*REQUIRED WORK*
a – Copy out the golf post below word for word, between "Now I had this" and "for me usually.", inclusive.
b – In the golf post below, what shape did every shot take on the day described?

*TEXT SHOWN*
BEGIN

Taylormade Ho' Magnet
May 29, 2008
2,878
0
So I've been having trouble lately.

Played the other day and felt I was getting on track.

I tried making sure I was set up right, got comfortable and found something I can repeat.. Working on the the swing, but honestly.. I was DRILLING my driver.

NOTHING, and I mean NOTHING went to the right side today. I had one little baby cut shot, but I think the wind took that one a tad. Everything was a draw.... or a hook!!!!!!!

My slice is on vacation, and the hook is house sitting.. When I drilled my shots, I was just on.. I was creaming the ball off the driver, and my irons shots were so-so..

Now I had this insane hook that rears up.. I thought it might be me getting handsy a little, so I held off and swung like I was blocking it, which would be a hideous slice for me usually.

Nope.. Straight, to almost a fade... What the hell?

END

*DATA EXTRACT*
BEGIN

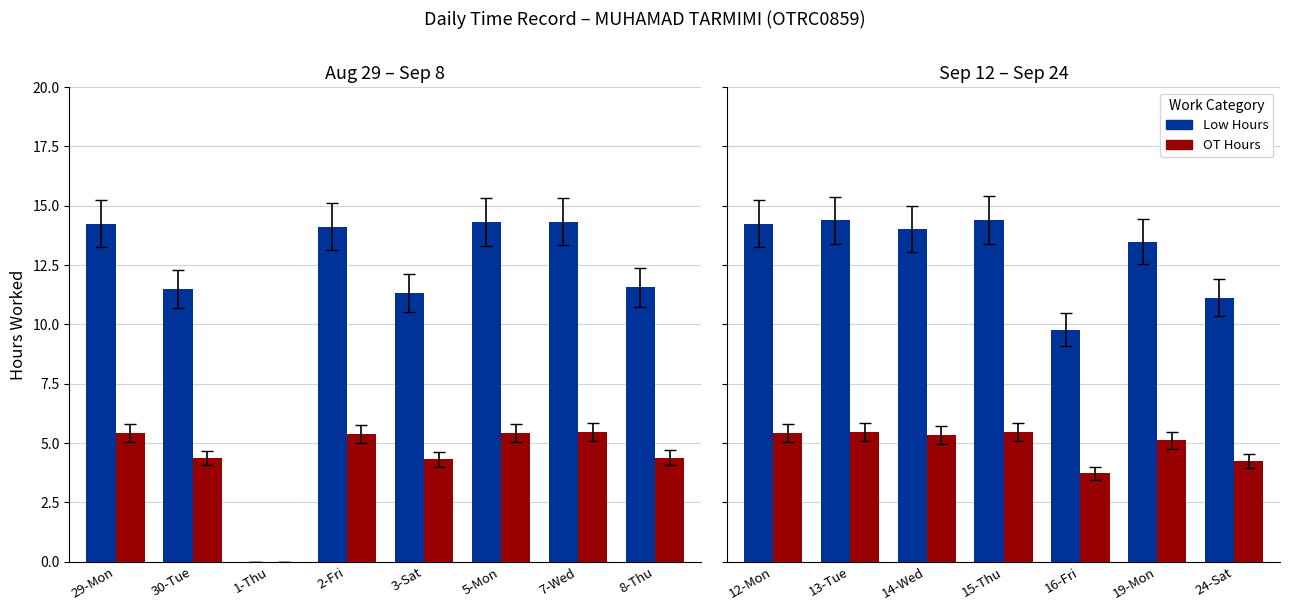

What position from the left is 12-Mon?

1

END
BEGIN

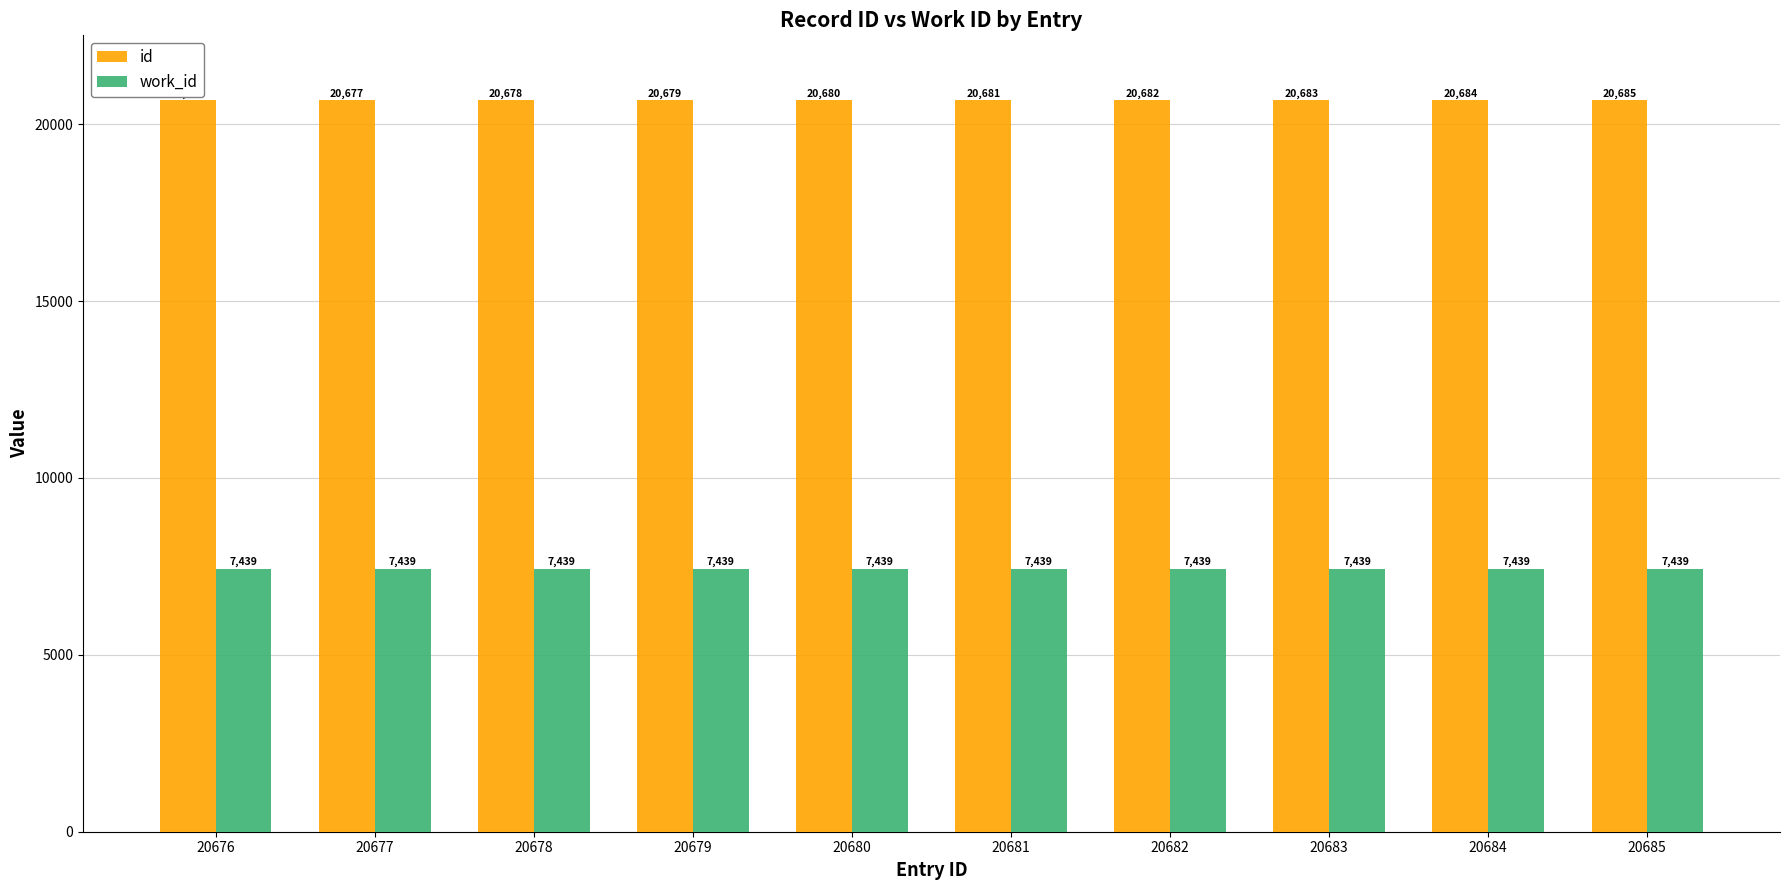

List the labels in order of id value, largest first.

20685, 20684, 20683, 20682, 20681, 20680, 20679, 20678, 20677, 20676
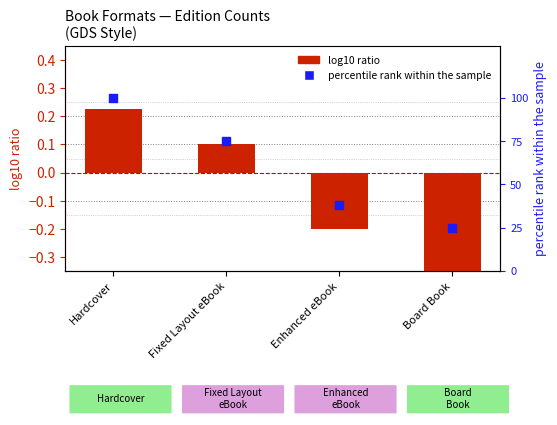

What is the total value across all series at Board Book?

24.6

END

*RESPONSES TO THE EXERCISE*
a –
Now I had this insane hook that rears up.. I thought it might be me getting handsy a little, so I held off and swung like I was blocking it, which would be a hideous slice for me usually.

b – Everything was a draw or a hook.